Single by Dropkick Murphys

from the album The Warrior's Code and The Departed: Music from the Motion Picture
- Released: 2006
- Studio: Q Division (Somerville)
- Genre: Celtic punk
- Length: 2:34
- Label: Hellcat
- Composers: Al Barr; Ken Casey; Matt Kelly; James Lynch; Marc Orrell;
- Lyricist: Woody Guthrie
- Producers: David Bianco; Ken Casey;

Dropkick Murphys singles chronology
| "The Warrior's Code" (2005) | "I'm Shipping Up to Boston" (2006) | "The State of Massachusetts" (2008) |

Music video
- "I'm Shipping Up to Boston" on YouTube

= I'm Shipping Up to Boston =

"I'm Shipping Up to Boston" is a song by the Celtic punk band Dropkick Murphys, with lyrics written by folk singer Woody Guthrie.

The original version of the song was released in 2004 on Give 'Em the Boot IV and was re-recorded for their certified gold selling 2005 album, The Warrior's Code. The song gained worldwide attention for its use in the 2006 film The Departed, which boosted the band's popularity.

The song's lyrics describe a sailor who lost a prosthetic leg climbing the topsail, and is shipping up to Boston to "find [his] wooden leg." These were taken from a fragment of paper that Ken Casey found while looking through Woody Guthrie's archives. The Dropkick Murphys put music to the lyrics as they did with the song "Gonna Be a Blackout Tonight" from the 2003 album Blackout.

The single is the band's most successful so far and was certified platinum. It reached No. 1 on the Bubbling Under Hot 100 chart and sold over 1,044,000 digital copies without ever entering the Hot 100 chart.

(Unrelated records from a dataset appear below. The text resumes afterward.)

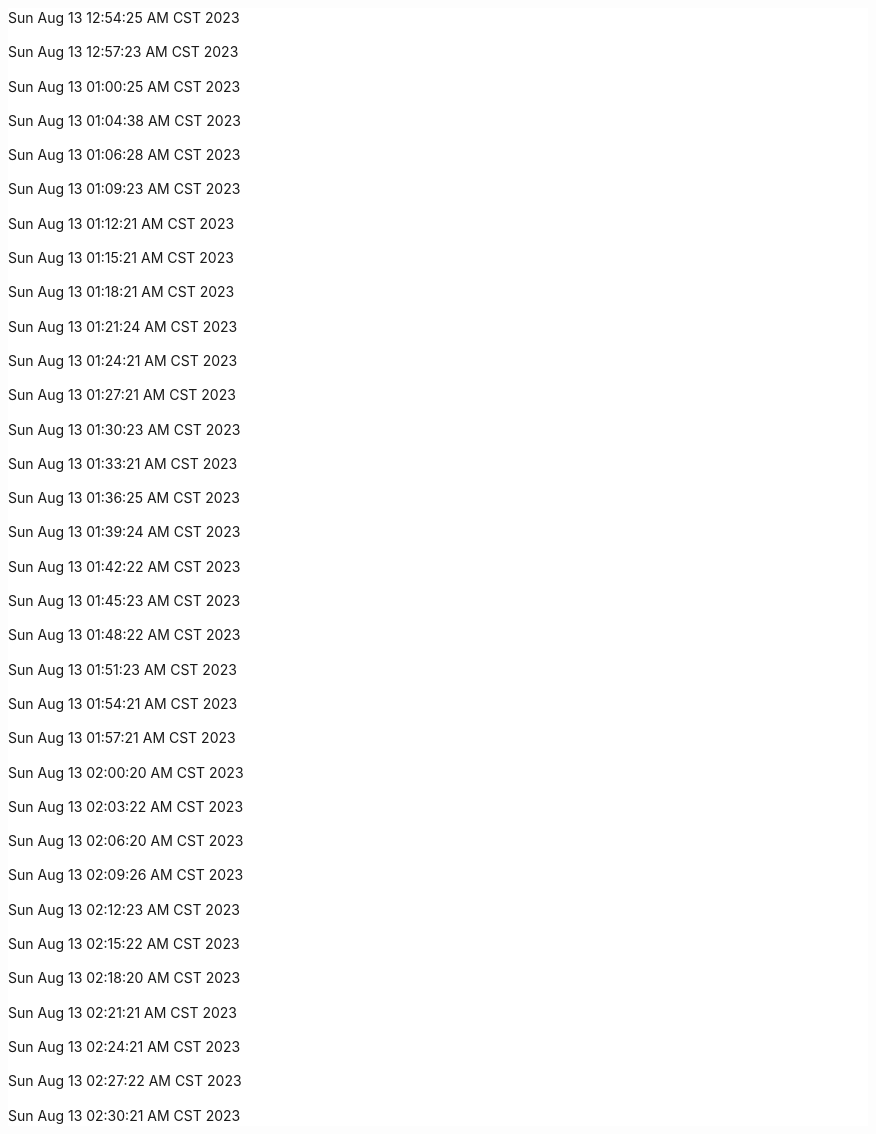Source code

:Sun Aug 13 12:54:25 AM CST 2023

Sun Aug 13 12:57:23 AM CST 2023

Sun Aug 13 01:00:25 AM CST 2023

Sun Aug 13 01:04:38 AM CST 2023

Sun Aug 13 01:06:28 AM CST 2023

Sun Aug 13 01:09:23 AM CST 2023

Sun Aug 13 01:12:21 AM CST 2023

Sun Aug 13 01:15:21 AM CST 2023

Sun Aug 13 01:18:21 AM CST 2023

Sun Aug 13 01:21:24 AM CST 2023

Sun Aug 13 01:24:21 AM CST 2023

Sun Aug 13 01:27:21 AM CST 2023

Sun Aug 13 01:30:23 AM CST 2023

Sun Aug 13 01:33:21 AM CST 2023

Sun Aug 13 01:36:25 AM CST 2023

Sun Aug 13 01:39:24 AM CST 2023

Sun Aug 13 01:42:22 AM CST 2023

Sun Aug 13 01:45:23 AM CST 2023

Sun Aug 13 01:48:22 AM CST 2023

Sun Aug 13 01:51:23 AM CST 2023

Sun Aug 13 01:54:21 AM CST 2023

Sun Aug 13 01:57:21 AM CST 2023

Sun Aug 13 02:00:20 AM CST 2023

Sun Aug 13 02:03:22 AM CST 2023

Sun Aug 13 02:06:20 AM CST 2023

Sun Aug 13 02:09:26 AM CST 2023

Sun Aug 13 02:12:23 AM CST 2023

Sun Aug 13 02:15:22 AM CST 2023

Sun Aug 13 02:18:20 AM CST 2023

Sun Aug 13 02:21:21 AM CST 2023

Sun Aug 13 02:24:21 AM CST 2023

Sun Aug 13 02:27:22 AM CST 2023

Sun Aug 13 02:30:21 AM CST 2023
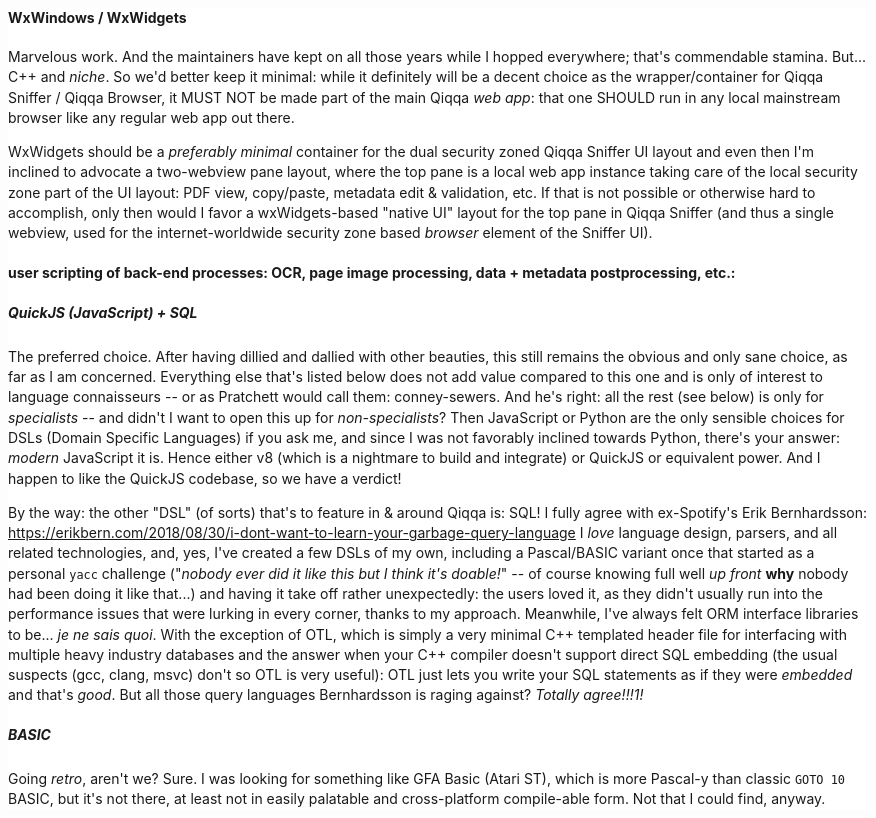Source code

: #### WxWindows / WxWidgets

Marvelous work. And the maintainers have kept on all those years while I hopped everywhere; that's commendable stamina. But... C++ and *niche*. So we'd better keep it minimal: while it definitely will be a decent choice as the wrapper/container for Qiqqa Sniffer / Qiqqa Browser, it MUST NOT be made part of the main Qiqqa *web app*: that one SHOULD run in any local mainstream browser like any regular web app out there. 

WxWidgets should be a *preferably minimal* container for the dual security zoned Qiqqa Sniffer UI layout and even then I'm inclined to advocate a two-webview pane layout, where the top pane is a local web app instance taking care of the local security zone part of the UI layout: PDF view, copy/paste, metadata edit & validation, etc.
If that is not possible or otherwise hard to accomplish, only then would I favor a wxWidgets-based "native UI" layout for the top pane in Qiqqa Sniffer (and thus a single webview, used for the internet-worldwide security zone based *browser* element of the Sniffer UI).



#### user scripting of back-end processes: OCR, page image processing, data + metadata postprocessing, etc.:

##### QuickJS (JavaScript) + SQL 

The preferred choice. After having dillied and dallied with other beauties, this still remains the obvious and only sane choice, as far as I am concerned. Everything else that's listed below does not add value compared to this one and is only of interest to language connaisseurs -- or as Pratchett would call them: conney-sewers. And he's right: all the rest (see below) is only for *specialists* -- and didn't I want to open this up for *non-specialists*? Then JavaScript or Python are the only sensible choices for DSLs (Domain Specific Languages) if you ask me, and since I was not favorably inclined towards Python, there's your answer: *modern* JavaScript it is. Hence either v8 (which is a nightmare to build and integrate) or QuickJS or equivalent power. And I happen to like the QuickJS codebase, so we have a verdict!

By the way: the other "DSL" (of sorts) that's to feature in & around Qiqqa is: SQL! I fully agree with ex-Spotify's Erik Bernhardsson: https://erikbern.com/2018/08/30/i-dont-want-to-learn-your-garbage-query-language
I *love* language design, parsers, and all related technologies, and, yes, I've created a few DSLs of my own, including a Pascal/BASIC variant once that started as a personal `yacc` challenge ("*nobody ever did it like this but I think it's _doable_!*" -- of course knowing full well *up front* **why** nobody had been doing it like that...) and having it take off rather unexpectedly: the users loved it, as they didn't usually run into the performance issues that were lurking in every corner, thanks to my approach. Meanwhile, I've always felt ORM interface libraries to be... *je ne sais quoi*. With the exception of OTL, which is simply a very minimal C++ templated header file for interfacing with multiple heavy industry databases and the answer when your C++ compiler doesn't support direct SQL embedding (the usual suspects (gcc, clang, msvc) don't so OTL is very useful): OTL just lets you write your SQL statements as if they were *embedded* and that's *good*. But all those query languages Bernhardsson is raging against? *Totally agree!!!1!*




##### BASIC

Going *retro*, aren't we? Sure. I was looking for something like GFA Basic (Atari ST), which is more Pascal-y than classic `GOTO 10` BASIC, but it's not there, at least not in easily palatable and cross-platform compile-able form. Not that I could find, anyway.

The video features the Dropkick Murphys performing the song on the waterfront in East Boston. The band is also seen "hanging out" with hooligans while being chased by Boston police officers. The "hanging out" parts were later replaced with footage from The Departed for a second video tying in to the film. During President Joe Biden's April 2023 trip to Ireland, he went onstage for a speech to the song.

==Charts==

| Chart (2007) | Peak position |
|---|---|
| US Bubbling Under Hot 100 (Billboard) | 1 |
| Chart (2012) | Peak position |
| France (SNEP) | 174 |
| Ireland (IRMA) | 54 |
| Chart (2013) | Peak position |
| Switzerland (Schweizer Hitparade) | 45 |
| Chart (2016) | Peak position |
| Czech Republic Modern Rock (IFPI) | 3 |

==Certifications==

| Region | Certification | Certified units/sales |
| Italy (FIMI) | Gold | 25,000^{‡} |
| New Zealand (RMNZ) | Gold | 15,000^{‡} |
| United Kingdom (BPI) | Gold | 400,000^{‡} |
| United States (RIAA) | Platinum | 1,000,000^{^} |
^{^} Shipments figures based on certification alone. ^{‡} Sales+streaming figures based on certification alone.

==Other versions==
- The song was covered by Finnish melodic death metal band Children of Bodom, and appeared on their 2012 compilation album Holiday at Lake Bodom.
- The song was covered by Australian children's music group The Wiggles, and appeared on their 2022 album ReWiggled.
- The Boston Crusaders of Drum Corps International included the song as part of the repertoire for their 2023 production, White Whale.